President’s visit strengthens Scotland-Malawi ties
This past week I have had the honour of welcoming President Joyce Banda to Scotland in celebration of 200th anniversary of the birth of David Livingstone.
Livingstone was born in the Lanarkshire town of Blantyre and is renowned by Scots as an African explorer and missionary, and by the people of Malawi as a pioneering social reformer.
Although, in many ways, Dr David Livingstone personifies the historical links between our two nations, nearly every parish across Scotland can draw its own connection with Africa’s ‘warm heart’. Indeed many of these connections find their roots in Aberdeenshire.
Between 1914 and 1921, the Rev Alexander Gillon Macalpine ministered in the North East parish of Monquhitter and New Byth. His term here followed several years of ministry and missionary work in Nyasaland, modern-day Malawi.
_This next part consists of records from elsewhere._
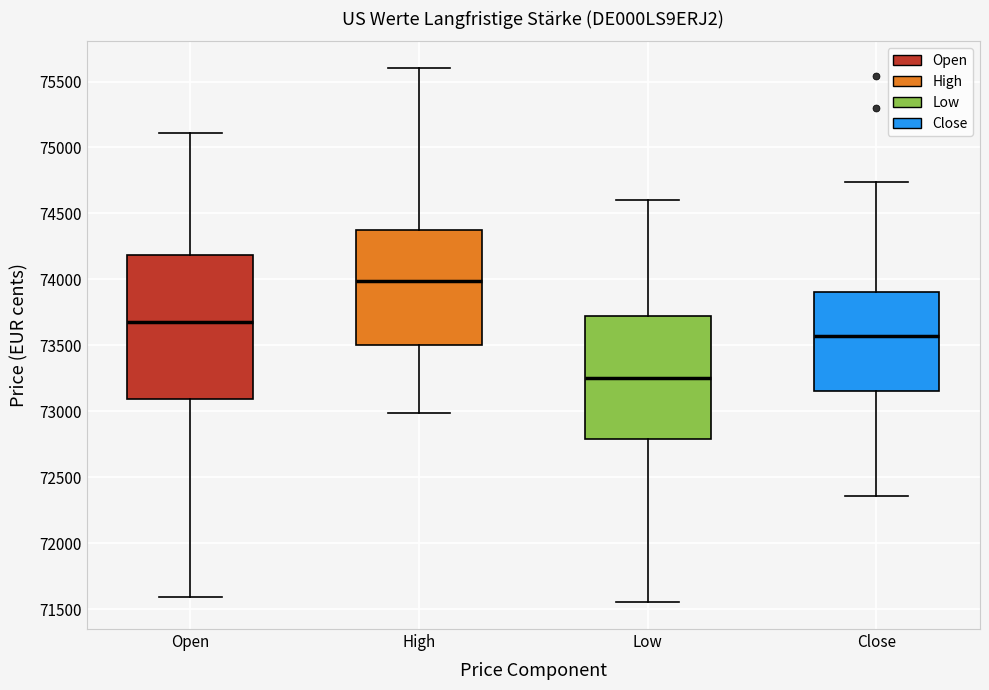

Which box's median line is the lowest?

Low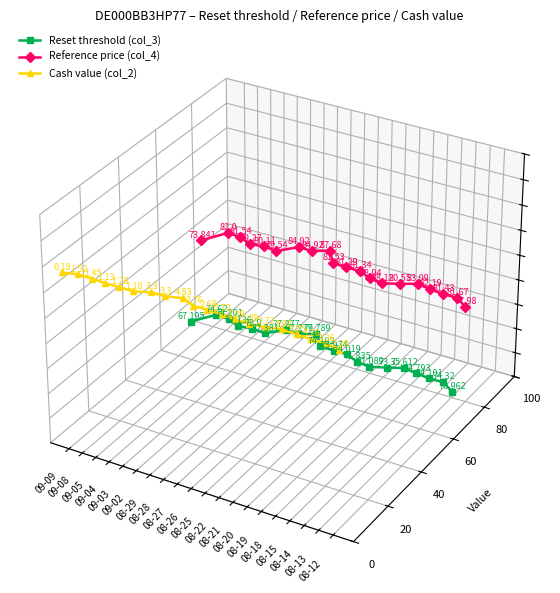

How many categories are shown in the chart?

20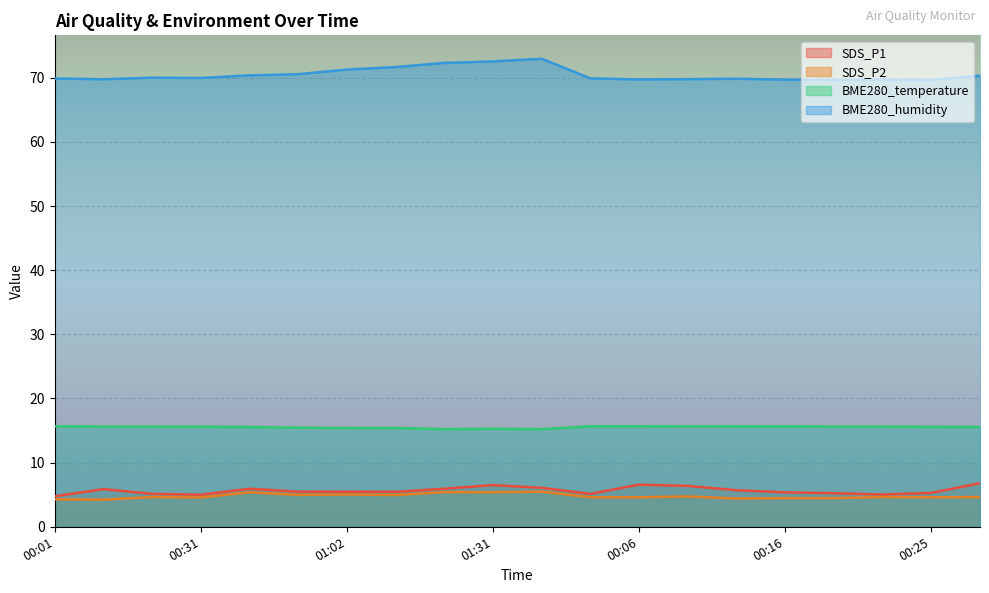

At which category is the sum across all series the highest?

01:36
Indeed, Macalpine served as the very first Clerk of the Synod of the Church of Central Africa Presbyterian and was responsible for collating one of the earliest dictionaries of the Chitonga language, and translating the New Testament into Chitonga.
The historical links forged between Aberdeenshire and Malawi, and between many of Scotland’s communities and the African nation, remain strong to this day. For example, Aberdeenshire’s own ‘FROM. Scotland’ (Famine relief for orphans in Malawi) has in recent years raised over £250,000 for families in Malawi. At the end of this month FROM Scotland plan to ship a container of medical supplies and equipment, hospital beds, clothes, toys and sewing machines to Malawi. It is encouraging and inspiring that these links are being maintained and continue to make such a positive contribution to the lives of Malawians.
President Banda’s visit presents an opportunity for us to reaffirm our commitment to our sister nation in Africa, with whom we share a great deal of history.
The Scottish Government has recently committed £5 million over the next three years to 15 projects run by Scottish organisations in Malawi. I look forward to what the continued fellowship between Scotland and Malawi will offer for both our nations in future years.
1 year milestone for greengrocer
Last week I visited The Green Grocer in Inverurie, to congratulate the Sorrie family on their first successful year in business. John and Connie Sorrie are probably best known for their locally produced Ola Oil, but decided to venture into the retail world with (by their own admission) little experience.
I’m glad to see that this leap of faith has paid off for them and they have taken the business from strength to strength.
The Green Grocer predominantly stocks local, organic and Fair Trade produce with made-to-order vegetable boxes available for collection or delivery. They also supply a range of ‘Fly Cup’ baked goods – an excellent local charity that provides catering training opportunities for young adults with learning difficulties.
It is heartening to see local independent businesses across the constituency flourishing in spite of the economic challenges of recent years. The Scottish Government’s commitment to maintaining the Small Business Bonus has helped many small businesses, such as the Green Grocer, in recent years. The scheme continues to save local firms up to £4500 a year in business rates, giving a valuable boost in terms of local employment and the health of our communities.